Conclusion: Committing to Awareness Lift
Measuring brand awareness pays dividends through clearly charting growth, diagnosing sales funnel obstacles and optimising tactical plans.
Quantitative brand tracking surveys should form the analytics backbone coordinated with qualitative inputs. Segmentation, modelling and competitive views provide supplementary lenses for sharp decision-making.
While boosting familiarity takes considerable investment, meticulous measurement ensures realising concrete ROI through conversions across the sales journey. Committing to awareness lift, measurement builds brands consumers can’t get enough of.
Measure Brand Awareness FAQs
How much brand awareness is considered reasonable?
While situational, 60-70% unaided awareness is a good benchmark for leading brands in most categories.
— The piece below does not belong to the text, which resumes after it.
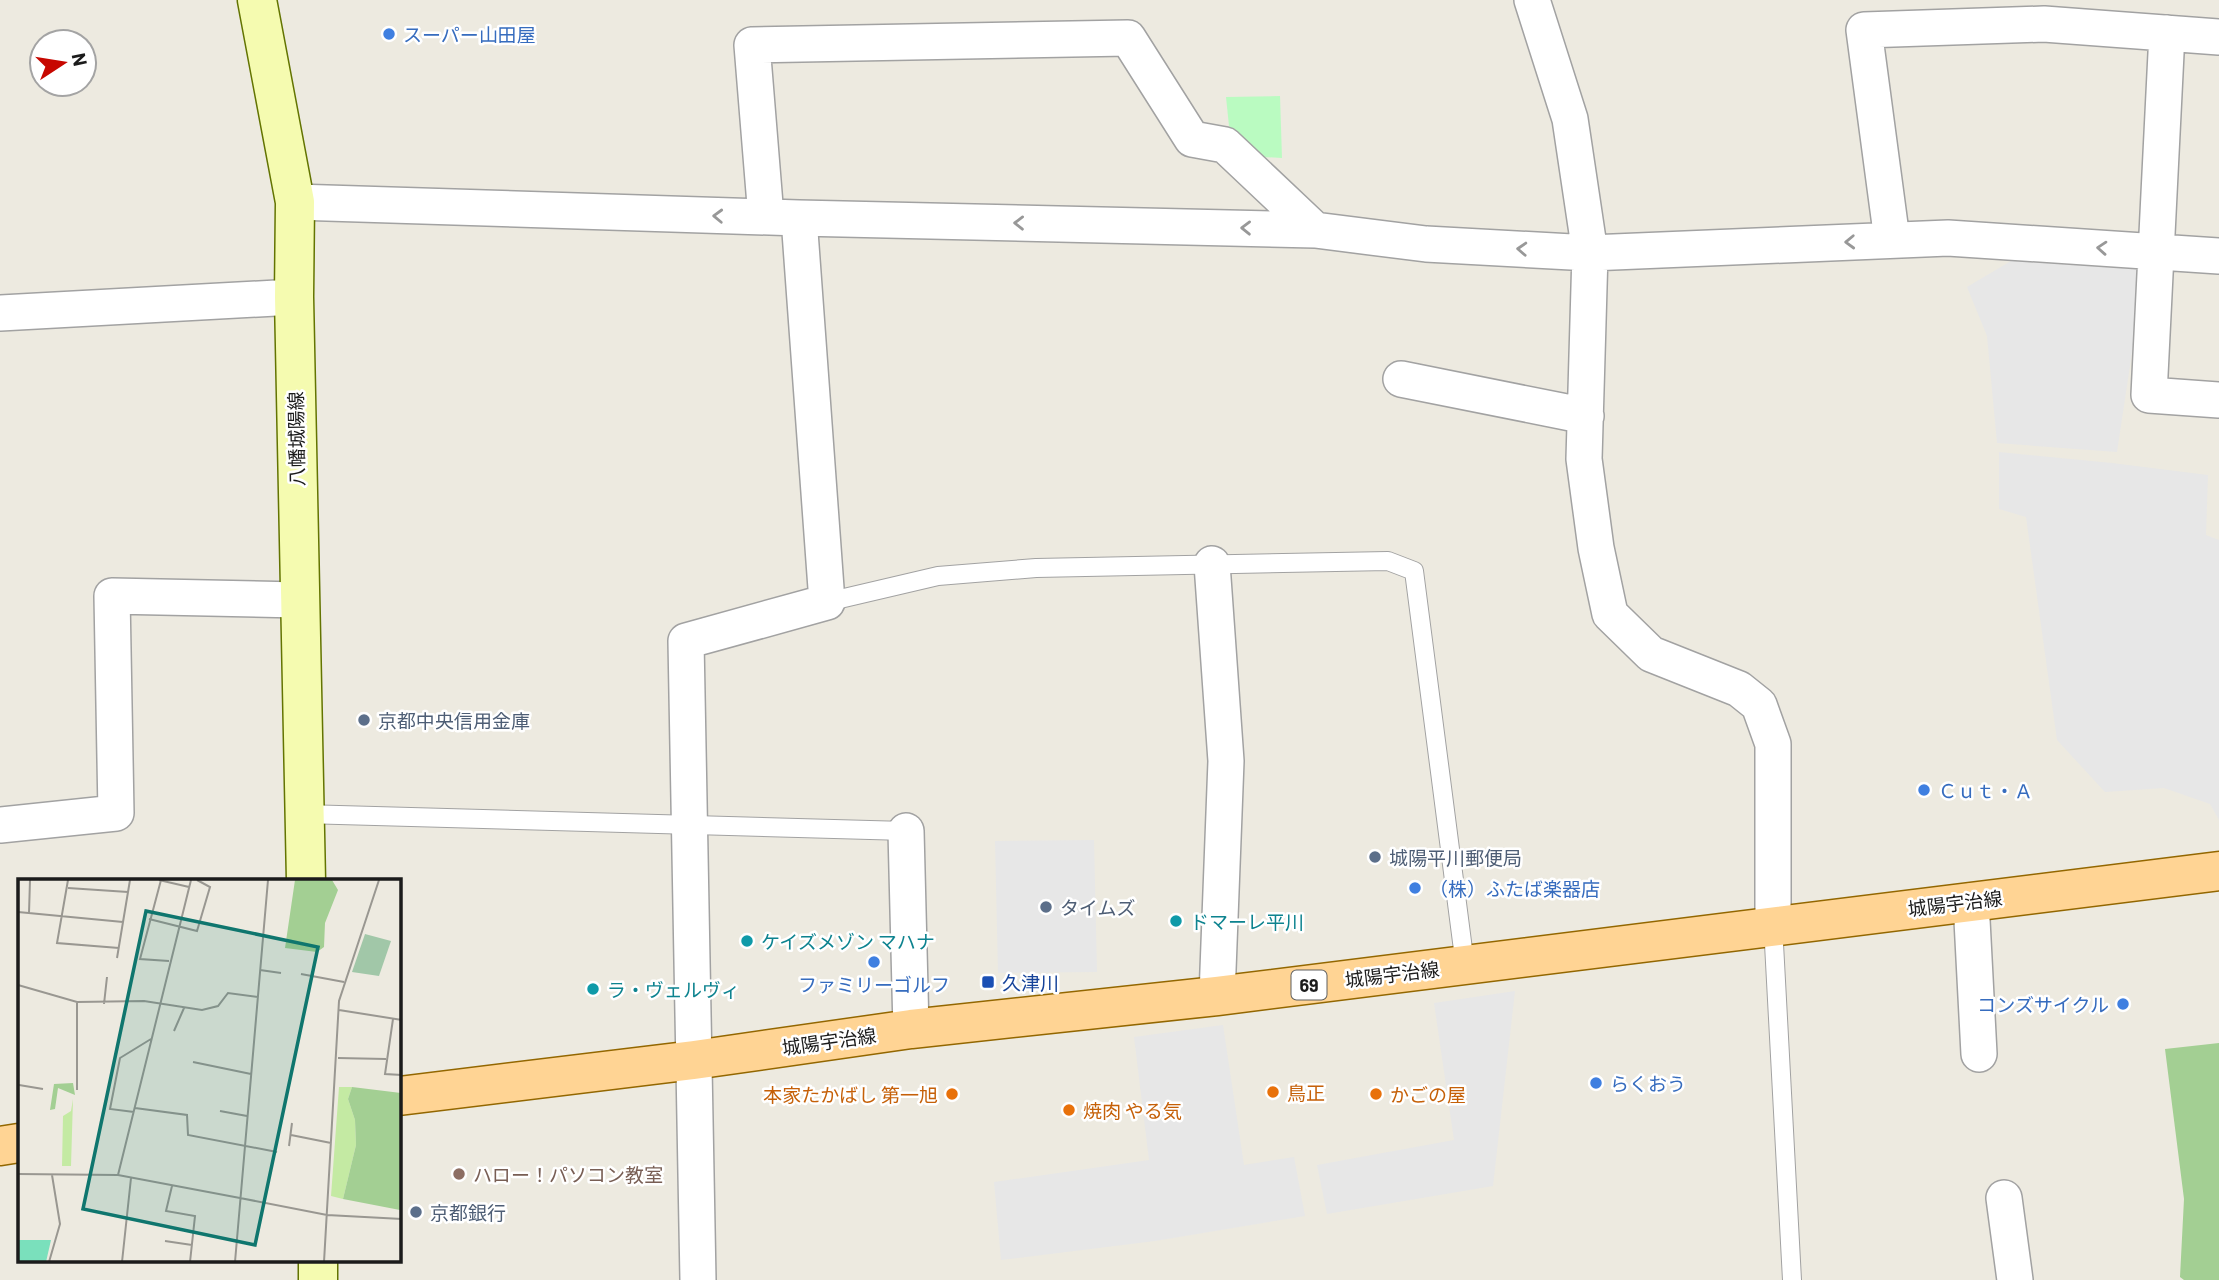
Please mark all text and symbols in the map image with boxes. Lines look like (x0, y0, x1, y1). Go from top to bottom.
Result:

Market dominators approach 90%+ recognition.
How do you calculate brand awareness lift percentage?
Subtract the current-period awareness percentage from the previous period, then divide the difference by the earlier period's percentage. For example:
Current Period Awareness: 50%
Prior Period Awareness: 40%
Lift = (Current – Previous) / Previous
= (50% – 40%) / 40%
= 10% / 40% = 25% lift
What is a good sample size for a brand awareness survey?
Professional researchers recommend approximately 350-500 respondents for statistically significant brand metrics. Break this into awareness target segments to illuminate differences.
How can companies measure brand awareness?
Conduct quantitative brand lift surveys and brand tracking studies over time. Combine this with qualitative research through focus groups, interviews, and social listening. Feed data into marketing mix models to connect tactics with results.
What are examples of strong brand awareness campaigns?
Coca-Cola built awareness through consistent branding and sponsorships. Nike’s “Just Do It” cemented cultural relevance. Red Bull’s stunt marketing keeps the buzz alive—Krispy Kreme leverages “Hot Light” store signals for local awareness. Kit Kat popularised “Take a Break” messages.